The Digital Supply Chain Company

The Implications of Dimensional Shipping Pricing

Share This Post

Posted by on Wed, 01/07/2015


The secret is out. FedEx and UPS are making a paradigm shift in the way they price small parcels, and it will have a significant impact on all companies that rely on them for their services. However, this change in how these companies are calculating freight pricing is not an entirely new practice. Today, all large package shipments above 3 cubic feet are subject to this more rigid pricing structure that integrates both parcel weight and dimension to calculate shipping price. 

FedEx and UPS are now expanding this pricing methodology to the smaller parcel market. The reasoning behind it is quite simple. They are feeling pressure to find ways to increase revenues and streamline costs to drive profitability. Both FedEx and UPS built their small parcel business on the weight of a package and until now, it didn’t matter how big a box was as long as its volume was less than 3 cubic feet. As a result, companies have been able to choose a shipping box without much thought, as cost wasn’t a factor. The result, however, is wasted space in every UPS and FedEx plant, plane and delivery truck. It makes perfect sense. Both companies are looking to lean out their process, drive costs lower and increase revenue–and   this is a very straightforward way of doing so.

SDI’s Point of View

Where in the supply chain will the freight hike have the most impact?  The answer is everywhere–all the way down to the client who will see the greatest increases. From the client all the way up to the raw material supplier, there needs to be a serious analysis done to minimize the effect of this new freight pricing methodology. 

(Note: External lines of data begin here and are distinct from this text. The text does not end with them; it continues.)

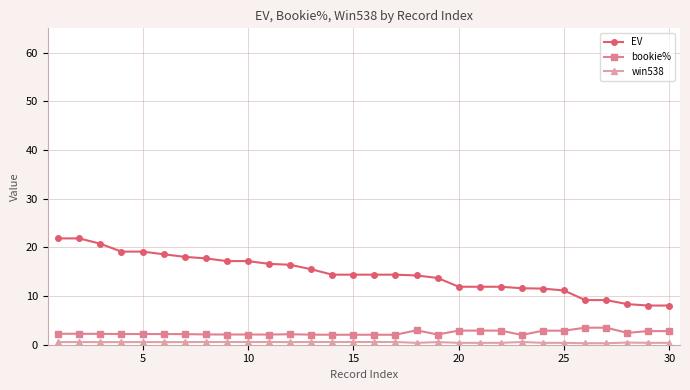

True or false: bookie% and EV intersect in this chart.

False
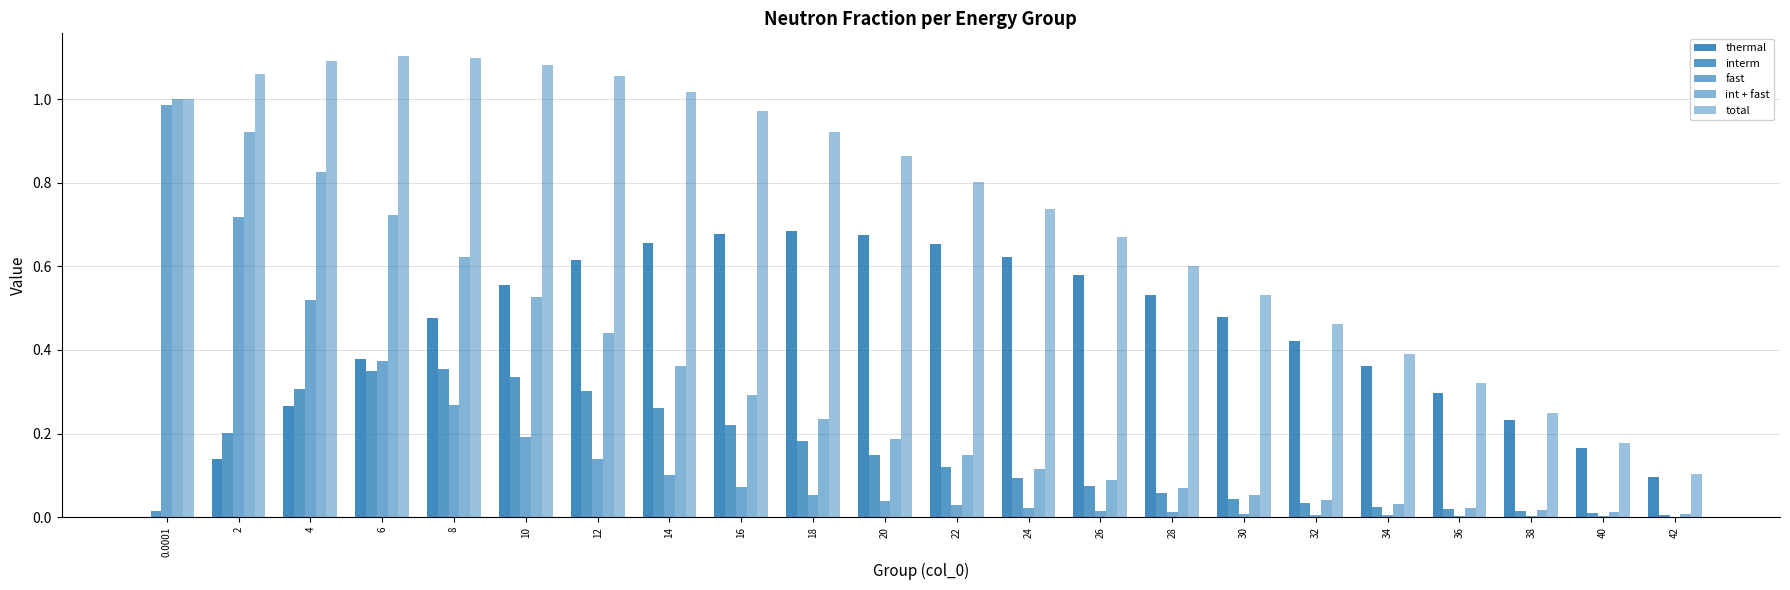

Reading left to right, extract all data points from this chart.

thermal: 0.0001=0.0	2=0.1	4=0.3	6=0.4	8=0.5	10=0.6	12=0.6	14=0.7	16=0.7	18=0.7	20=0.7	22=0.7	24=0.6	26=0.6	28=0.5	30=0.5	32=0.4	34=0.4	36=0.3	38=0.2	40=0.2	42=0.1
interm: 0.0001=0.0	2=0.2	4=0.3	6=0.4	8=0.4	10=0.3	12=0.3	14=0.3	16=0.2	18=0.2	20=0.1	22=0.1	24=0.1	26=0.1	28=0.1	30=0.0	32=0.0	34=0.0	36=0.0	38=0.0	40=0.0	42=0.0
fast: 0.0001=1.0	2=0.7	4=0.5	6=0.4	8=0.3	10=0.2	12=0.1	14=0.1	16=0.1	18=0.1	20=0.0	22=0.0	24=0.0	26=0.0	28=0.0	30=0.0	32=0.0	34=0.0	36=0.0	38=0.0	40=0.0	42=0.0
int + fast: 0.0001=1.0	2=0.9	4=0.8	6=0.7	8=0.6	10=0.5	12=0.4	14=0.4	16=0.3	18=0.2	20=0.2	22=0.1	24=0.1	26=0.1	28=0.1	30=0.1	32=0.0	34=0.0	36=0.0	38=0.0	40=0.0	42=0.0
total: 0.0001=1.0	2=1.1	4=1.1	6=1.1	8=1.1	10=1.1	12=1.1	14=1.0	16=1.0	18=0.9	20=0.9	22=0.8	24=0.7	26=0.7	28=0.6	30=0.5	32=0.5	34=0.4	36=0.3	38=0.2	40=0.2	42=0.1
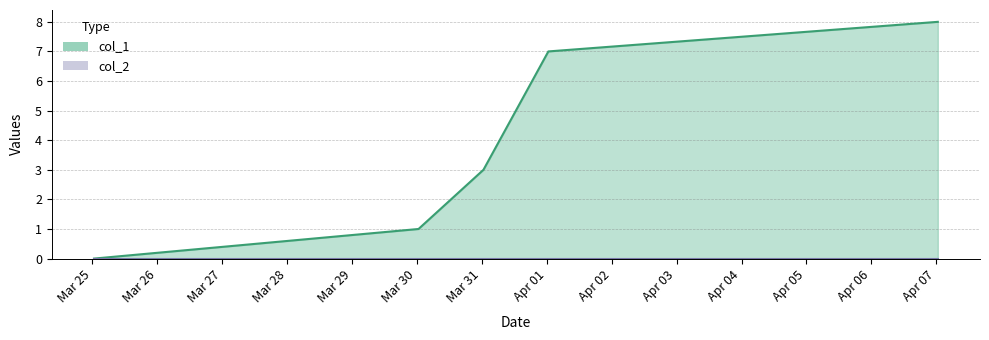

True or false: the data shows 0 at 1648168434.

True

As a leading integrator in the MRO market, SDI has very close relationships with our clients as well as the distributors and manufacturers. Working with these key players will help the end result, however it will not completely eliminate the impact. If the manufacturer is not actively managing and improving the process in which they work with with their raw material suppliers, the cost of the raw materials is going to increase and get passed through. The raw materials need to be packaged more efficiently going to the manufacturer in order to maintain pricing. When the manufacturer produces a product, the same care must be taken when shipping to the distributor to minimize shipping costs. Every time the products change ownership, there will be room for improvement. Making the right improvements can save substantial freight costs annually, and SDI can help.

How can SDI help?

On an individual package level, despite carrying the needed product, packages in general are not properly utilized to their fullest potential. Boxes in many situations are oversized for the product they contain, for whatever reason. Human error can be a factor when a box is being packed.  When an order comes into the filler on a shop floor, the first thing they do is prepare a box for the shipment. The filler does not want to repack a box because their initial selection was too small, so they instinctively grab the larger box. And why not? Freight has been calculated solely on weight, so it never mattered – until now. There will be a large emphasis put on using the correct box to send a shipment. The smaller the box, the less the item costs to ship with FedEx and UPS, plain and simple. 

This means that facilities need to start stocking larger varieties of boxes, both size and shape.  Theoretically, if a distributor stocks one million different items, how many boxes should they stock to maximize their packaging efficiency? The answer, though not practical, is one million box varieties.  There is a rate of diminishing return when it comes to the amount of boxes that a company should stock. This is a complex problem to solve properly, but that is where SDI comes in. As part of a more connected end-to-end solution, SDI’s predictive inventory management allows us to use historical data on daily usage and transactions to develop a replenishment forecast that identifies what items and quantities to order–reducing total inventory, increasing service levels and, yes, lowering freight costs.